If you haven’t stopped reading, you might wonder, as I sometimes do, how a person becomes a preacher and then a writer? How does a pastor/preacher become what Wayne Boulton, in the Introduction to Be Still! Departure from Collective Madness, calls “a public theologian“?
Very early in life I was full of faith, but I was also Thomas, the doubting disciple. At the age of five I plunged to the bottom of the neighbor’s fish pond after the Vacation Bible School teacher told us that Peter could walk on water because he had faith. I’ve never read the Bible the same since that day! My mother rescued me with quick thinking when I ran home sobbing, soaked with muddy water. “Yes, dear, but Jesus didn’t tell YOU to walk on the water!” Nice save, Mom!
In college I again fell into the fish pond, thrown into it by my professor, Esther Swenson, in a course in contemporary philosophy. Jean-Paul Sartre’s No Exit and The Flies, Albert Camus’ The Plague, and Beckett’s Waiting for Godot pushed me back into the fish pond, despairing over God’s absence.
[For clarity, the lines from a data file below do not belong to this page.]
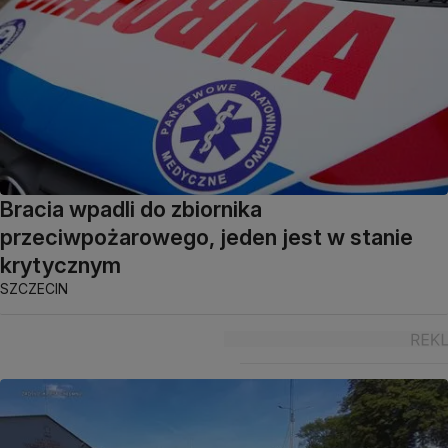
Bracia wpadli do zbiornika
przeciwpożarowego, jeden jest w stanie
krytycznym
SZCZECIN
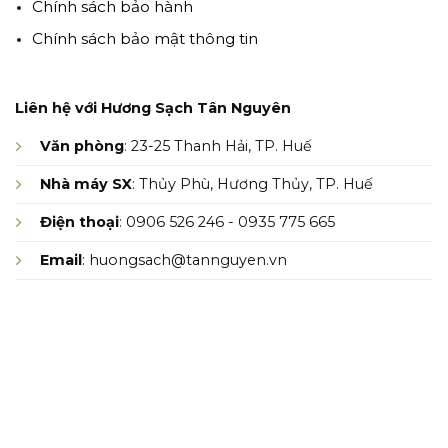
Chính sách bảo hành
Chính sách bảo mật thông tin
Liên hệ với Hương Sạch Tân Nguyên
Văn phòng
: 23-25 Thanh Hải, TP. Huế
Nhà máy SX
: Thủy Phù, Hương Thủy, TP. Huế
Điện thoại
: 0906 526 246 - 0935 775 665
Email
: huongsach@tannguyen.vn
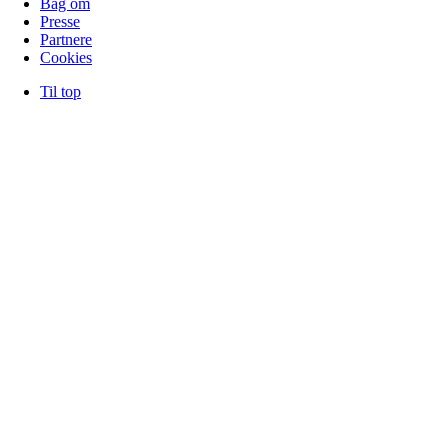
Bag om
Presse
Partnere
Cookies
Til top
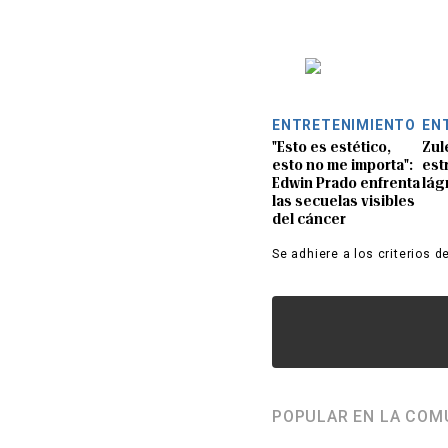
ENTRETENIMIENTO
EN
"Esto es estético,
Zul
esto no me importa":
est
Edwin Prado enfrenta
lág
las secuelas visibles
del cáncer
Se adhiere a los criterios d
POPULAR EN LA COM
It was also Esther’s hand that helped lift me out by introducing me to 20th Century theologians Dietrich Bonhoeffer, Karl Barth, Martin Buber, Paul Tillich, and the man who had most deeply influenced Esther and whose thought would most deeply influence me, Esther’s mentor and colleague, the Dutch theologian-philosopher Willem F. Zuurdeeg, Professor of the Philosophy of Religion at McCormick Theological Seminary in Chicago.
Zuurdeeg’s An Analytical Philosophy of Religion (Abingdon Press, 1958) makes the case that the human being, anxious and conscious of the limit of death, “establishes his/her existence” by means of powerful convictions. The human being is Homo Loquens (man-who-speaks} but more profoundly we are Homo Convictus (man-who-is-convicted, i.e. profoundly grasped by a convictor). Following Zuurdeeg’s untimely death at the age of 57, it was Esther who completed his unfinished work under the title Man Before Chaos: Philosophy Is Born in a Cry.
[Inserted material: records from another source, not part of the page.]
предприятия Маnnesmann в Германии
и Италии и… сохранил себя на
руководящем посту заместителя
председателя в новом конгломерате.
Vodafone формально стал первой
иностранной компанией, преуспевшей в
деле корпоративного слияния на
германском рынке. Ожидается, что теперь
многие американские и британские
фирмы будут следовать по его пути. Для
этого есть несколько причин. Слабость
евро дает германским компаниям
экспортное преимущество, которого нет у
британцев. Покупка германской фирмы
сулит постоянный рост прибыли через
Of Convictional language, Zuurdeeg wrote that by the term ‘conviction’ he meant “all persuasions concerning the meaning of life; concerning good and bad; concerning gods and devils; concerning representations of the ideal man, the ideal state, the ideal society; concerning the meaning of history, of nature, and of the All” (An Analytical Philosophy of Religion, p. 26).
In these anxious times I read the news or listen to a speech, I listen with ears tuned by Zuurdeeg and Esther. I live and breathe philosophy and theology, listening for the open and hidden convictions that hold us captive or give us life. The “A Way of Seeing” and the “Sermons” page tell you more about how I construct, deconstruct, and reconstruct the world. If I could be anyone other than myself today, it would be Bill Moyers, Cornell West, or the late Daniel Schorr unmasked the convictors that shape public and private life.
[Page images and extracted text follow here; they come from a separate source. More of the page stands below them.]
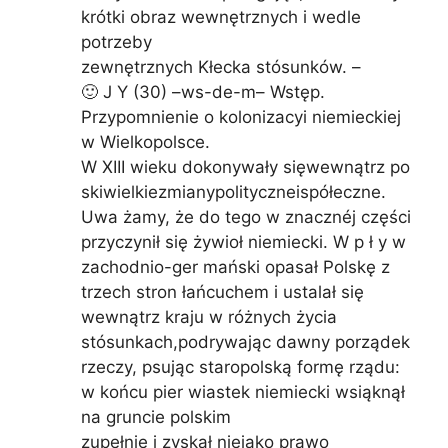
krótki obraz wewnętrznych i wedle
potrzeby
zewnętrznych Kłecka stósunków. –
🙂 J Y (30) –ws-de-m– Wstęp.
Przypomnienie o kolonizacyi niemieckiej
w Wielkopolsce.
W XIII wieku dokonywały sięwewnątrz po
skiwielkiezmianypolityczneispółeczne.
Uwa żamy, że do tego w znacznéj części
przyczynił się żywioł niemiecki. W p ł y w
zachodnio-ger mański opasał Polskę z
trzech stron łańcuchem i ustalał się
wewnątrz kraju w różnych życia
stósunkach,podrywając dawny porządek
rzeczy, psując staropolską formę rządu:
w końcu pier wiastek niemiecki wsiąknął
na gruncie polskim
zupełnie i zyskał niejako prawo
My life journey took me from Broomall to school in Tennessee and Chicago; to campus and pastoral ministries in Decatur, IL, Whitewater, WI, Canton, NY, Wooster, OH, Knox Presbyterian Church in Cincinnati, OH, and Westminster Presbyterian Church in Minneapolis, MN, to seven years as Executive Director of Legal Rights Center, MN, followed by eight years as pastor of Shepherd of the Hill Presbyterian Church.
My wife Kay and I live in Chaska, MN in the greater Twin Cities Area where I’m slowly becoming a Minnesota Grumpy Old Man, loosened up by Kay and Barclay, our two year old Cavalier King Charles Spaniel, who does his best to keep us playful. Family members live in Bend, Oregon (son John, daughter-in-law Jennifer, and granddaughter Ruby), New York City (son Doug and partner Jason), and Minnesota (daughter Kristin, son Andrew, daughter-in-law Alice, and son-in-law Christopher). Grandchildren Jackson (“Jack”) and Amelia split their time between Kentucky and Oregon.